Saturday, February 14, 2009


A Free Life
by Ha Jin
paperback 672pgs.
vintage

Ha Jin's new novel, A Free Life, is a wonderfully meticulous and subtle account of a Chinese Family's experience as immigrants in the United States. The acclaimed author's lengthy work received mixed reviews upon it's initial publication in this country. I believe this is due in large part to it's pointed avoidance of melodrama, in favor of a deliberately paced accounting of the banal details of life's everyday struggles. This thoroughness may not provide a conventionally satisfying dramatic experience but it does authentically portray the rhythms of life and is genuinely moving it this respect.

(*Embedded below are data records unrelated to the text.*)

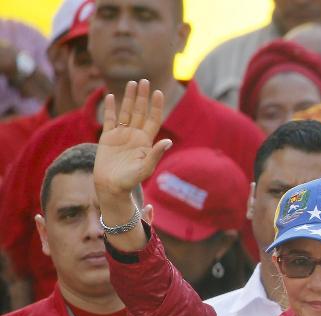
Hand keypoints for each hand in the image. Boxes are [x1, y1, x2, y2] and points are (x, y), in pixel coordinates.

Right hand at [94, 79, 171, 197]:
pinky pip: (109, 119)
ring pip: (126, 112)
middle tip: (144, 80)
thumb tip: (168, 141)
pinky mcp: (107, 137)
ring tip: (131, 82)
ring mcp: (121, 135)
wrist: (111, 187)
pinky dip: (110, 108)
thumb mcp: (145, 168)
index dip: (156, 106)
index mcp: (146, 141)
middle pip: (140, 111)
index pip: (153, 119)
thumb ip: (156, 154)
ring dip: (129, 98)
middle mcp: (135, 135)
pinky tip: (110, 95)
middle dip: (143, 96)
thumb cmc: (130, 181)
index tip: (159, 92)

It tells the story of Nan Wu, his wife Pingping and their son Taotao and their struggle to make ends meet after their immigration to the U.S. in aftermath of the Tainanmen massacre. Nan Wu and Pingping share a fragile relationship complicated by it's lack of romantic love, their bond being forged primarily by their commitment to raising their child. Nan Wu's struggle may be difficult for some readers to sympathize with as he constantly pines for his lost love to the detriment of his marriage and struggles with his ambition to write poetry while facing the practical demands of supporting a family. Yet these concerns are precisely what render the narrative an authentic portrait of life's real tribulations and provide an emotional thread to bind the largely episodic narrative together. A Free Life is Ha Jin's first novel written directly in English and this gives it's language a simplicity which some may find awkward, yet it's crucial in giving the work an authentic clarity. New in paperback, A Free Life is a long and in some ways demanding work that moves at a slow pace but it rewards one's attention thoroughly and leaves the reader pining for more at it's conclusion.